Whether you are going into work or working from home, the COVID-19 pandemic has probably changed the way you work. Fear and anxiety about this new virus and other strong emotions can be overwhelming, and workplace stress can lead to burnout. How you cope with these emotions and stress can affect your well-being, the well-being of the people you care about, your workplace, and your community. During this pandemic, it is critical that you recognize what stress looks like.


Stress can cause a range of gastrointestinal problems including cramping, bloating, inflammation, and a loss of appetite.


Our brain and gut are more in sync than you may realize. For instance, the very thought of food can cause the stomach to produce digestive juices or the thought of giving a big presentation may cause constipation or uncontrollable bowels. The brain and gut are in constant communication. This direct relationship causes our gastrointestinal system to be sensitive to emotions and reactions such as stress.


When we are stressed, our brain sends signals for chemicals such as adrenaline, serotonin (a hormone that affects mood and is found in the digestive system) as well as the stress hormone cortisol to be released. These hormones can cause adverse reactions.


Stress negatively affects our digestive system in many ways. It can cause a decrease in blood and oxygen flow to the stomach, cramping, an imbalance in gut bacteria and inflammation. These symptoms can further develop into gastro intestinal (GI) disorders such as irritable bowel syndrome (IBS), irritable bowel disease (IBD), peptic ulcers or gastroesophageal reflux disease (GERD).

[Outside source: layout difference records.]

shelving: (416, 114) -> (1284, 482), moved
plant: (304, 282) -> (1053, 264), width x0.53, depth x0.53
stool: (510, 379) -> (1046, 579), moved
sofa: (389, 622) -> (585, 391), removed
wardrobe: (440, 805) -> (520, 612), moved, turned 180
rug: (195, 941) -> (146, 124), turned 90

There are several things you can do to reduce stress and improve gut health. Practicing stress-management techniques such as:


· Exercising regularly

· Avoiding stressors

· Socializing (Don’t forget to keep your distance, 6 feet away and wear masks in public. Also since we're dealing with this pandemic, socializing can be a video call with your loved ones, friends and family)

· Getting sufficient sleep or relaxing can greatly minimize your levels of stress.

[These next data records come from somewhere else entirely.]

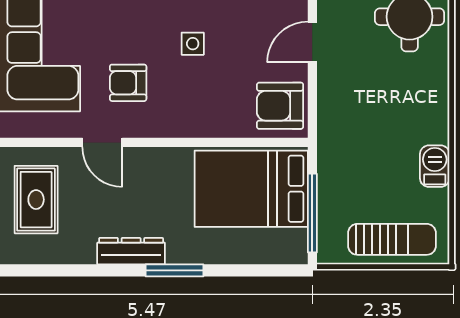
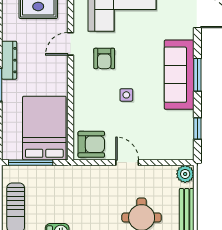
armchair: (128, 83) -> (104, 58), turned 180
armchair: (280, 106) -> (91, 144), turned 90

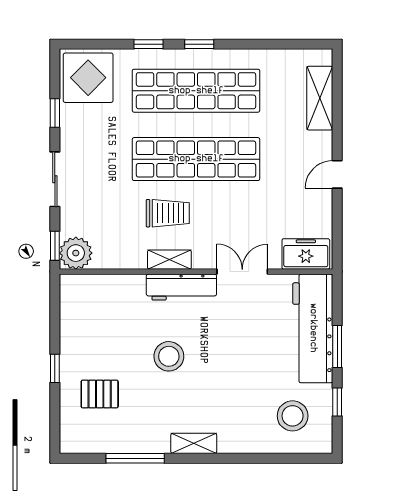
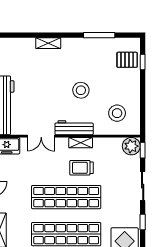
window: (55, 368) -> (143, 62), moved
pallet: (100, 394) -> (127, 60), moved
stool: (293, 416) -> (117, 113), moved
shelving: (194, 443) -> (48, 43), moved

In addition to practicing stress reduction techniques, you can support your digestive health by drinking less alcoholic beverages or consuming less sugar- as too much sugar can cause an imbalance in the ratio of good and bad bacteria in the stomach. Increasing your intake of foods that promote digestive health such as those rich in probiotics or foods that aid the body in producing digestive enzymes is also helpful.


The gut is often referred to as “the second brain” of the body. If you are experiencing consistent complications of the digestive system, your body is probably trying to tell you that there may be a bigger problem.